- [JOB ITEM]: Reproduce each entry exactly as written.
-------- PROVIDED MATERIAL
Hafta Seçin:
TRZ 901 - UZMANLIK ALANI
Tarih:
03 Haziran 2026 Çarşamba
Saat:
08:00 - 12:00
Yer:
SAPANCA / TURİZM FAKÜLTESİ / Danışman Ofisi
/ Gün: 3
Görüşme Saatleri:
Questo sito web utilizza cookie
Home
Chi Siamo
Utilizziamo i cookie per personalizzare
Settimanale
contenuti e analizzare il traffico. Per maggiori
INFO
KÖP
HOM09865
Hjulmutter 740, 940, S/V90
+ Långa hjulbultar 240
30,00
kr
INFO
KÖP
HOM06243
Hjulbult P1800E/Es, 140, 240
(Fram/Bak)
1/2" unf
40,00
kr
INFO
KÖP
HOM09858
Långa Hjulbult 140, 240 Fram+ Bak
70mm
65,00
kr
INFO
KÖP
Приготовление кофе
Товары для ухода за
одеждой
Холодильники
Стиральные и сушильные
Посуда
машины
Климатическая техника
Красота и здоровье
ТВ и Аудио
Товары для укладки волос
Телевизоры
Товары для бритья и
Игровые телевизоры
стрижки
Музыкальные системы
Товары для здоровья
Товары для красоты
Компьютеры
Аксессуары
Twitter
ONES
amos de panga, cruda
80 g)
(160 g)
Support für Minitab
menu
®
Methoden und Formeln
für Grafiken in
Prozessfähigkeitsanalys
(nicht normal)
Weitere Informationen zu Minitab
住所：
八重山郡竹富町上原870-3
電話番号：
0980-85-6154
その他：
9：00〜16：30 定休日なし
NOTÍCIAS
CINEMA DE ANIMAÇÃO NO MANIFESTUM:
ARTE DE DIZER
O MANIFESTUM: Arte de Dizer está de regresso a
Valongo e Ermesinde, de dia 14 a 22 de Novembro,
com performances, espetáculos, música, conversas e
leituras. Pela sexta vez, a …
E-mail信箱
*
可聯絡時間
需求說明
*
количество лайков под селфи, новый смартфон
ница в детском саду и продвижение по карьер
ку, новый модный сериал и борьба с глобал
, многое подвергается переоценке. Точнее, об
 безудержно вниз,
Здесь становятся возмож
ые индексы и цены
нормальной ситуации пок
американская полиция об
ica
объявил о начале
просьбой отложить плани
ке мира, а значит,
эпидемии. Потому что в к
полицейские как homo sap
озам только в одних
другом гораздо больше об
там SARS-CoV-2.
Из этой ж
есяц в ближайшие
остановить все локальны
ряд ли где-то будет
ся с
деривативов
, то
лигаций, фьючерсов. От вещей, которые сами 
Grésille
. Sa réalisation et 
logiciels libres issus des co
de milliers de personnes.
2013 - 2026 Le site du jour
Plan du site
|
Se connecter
----------------
- [SOLUTION FOR THIS EXERCISE]:
Hafta Seçin:
TRZ 901 - UZMANLIK ALANI
Tarih:
03 Haziran 2026 Çarşamba
Saat:
08:00 - 12:00
Yer:
SAPANCA / TURİZM FAKÜLTESİ / Danışman Ofisi
/ Gün: 3
Görüşme Saatleri:
Questo sito web utilizza cookie
Home
Chi Siamo
Utilizziamo i cookie per personalizzare
Settimanale
contenuti e analizzare il traffico. Per maggiori
INFO
KÖP
HOM09865
Hjulmutter 740, 940, S/V90
+ Långa hjulbultar 240
30,00
kr
INFO
KÖP
HOM06243
Hjulbult P1800E/Es, 140, 240
(Fram/Bak)
1/2" unf
40,00
kr
INFO
KÖP
HOM09858
Långa Hjulbult 140, 240 Fram+ Bak
70mm
65,00
kr
INFO
KÖP
Приготовление кофе
Товары для ухода за
одеждой
Холодильники
Стиральные и сушильные
Посуда
машины
Климатическая техника
Красота и здоровье
ТВ и Аудио
Товары для укладки волос
Телевизоры
Товары для бритья и
Игровые телевизоры
стрижки
Музыкальные системы
Товары для здоровья
Товары для красоты
Компьютеры
Аксессуары
Twitter
ONES
amos de panga, cruda
80 g)
(160 g)
Support für Minitab
menu
®
Methoden und Formeln
für Grafiken in
Prozessfähigkeitsanalys
(nicht normal)
Weitere Informationen zu Minitab
住所：
八重山郡竹富町上原870-3
電話番号：
0980-85-6154
その他：
9：00〜16：30 定休日なし
NOTÍCIAS
CINEMA DE ANIMAÇÃO NO MANIFESTUM:
ARTE DE DIZER
O MANIFESTUM: Arte de Dizer está de regresso a
Valongo e Ermesinde, de dia 14 a 22 de Novembro,
com performances, espetáculos, música, conversas e
leituras. Pela sexta vez, a …
E-mail信箱
*
可聯絡時間
需求說明
*
количество лайков под селфи, новый смартфон
ница в детском саду и продвижение по карьер
ку, новый модный сериал и борьба с глобал
, многое подвергается переоценке. Точнее, об
 безудержно вниз,
Здесь становятся возмож
ые индексы и цены
нормальной ситуации пок
американская полиция об
ica
объявил о начале
просьбой отложить плани
ке мира, а значит,
эпидемии. Потому что в к
полицейские как homo sap
озам только в одних
другом гораздо больше об
там SARS-CoV-2.
Из этой ж
есяц в ближайшие
остановить все локальны
ряд ли где-то будет
ся с
деривативов
, то
лигаций, фьючерсов. От вещей, которые сами 
Grésille
. Sa réalisation et 
logiciels libres issus des co
de milliers de personnes.
2013 - 2026 Le site du jour
Plan du site
|
Se connecter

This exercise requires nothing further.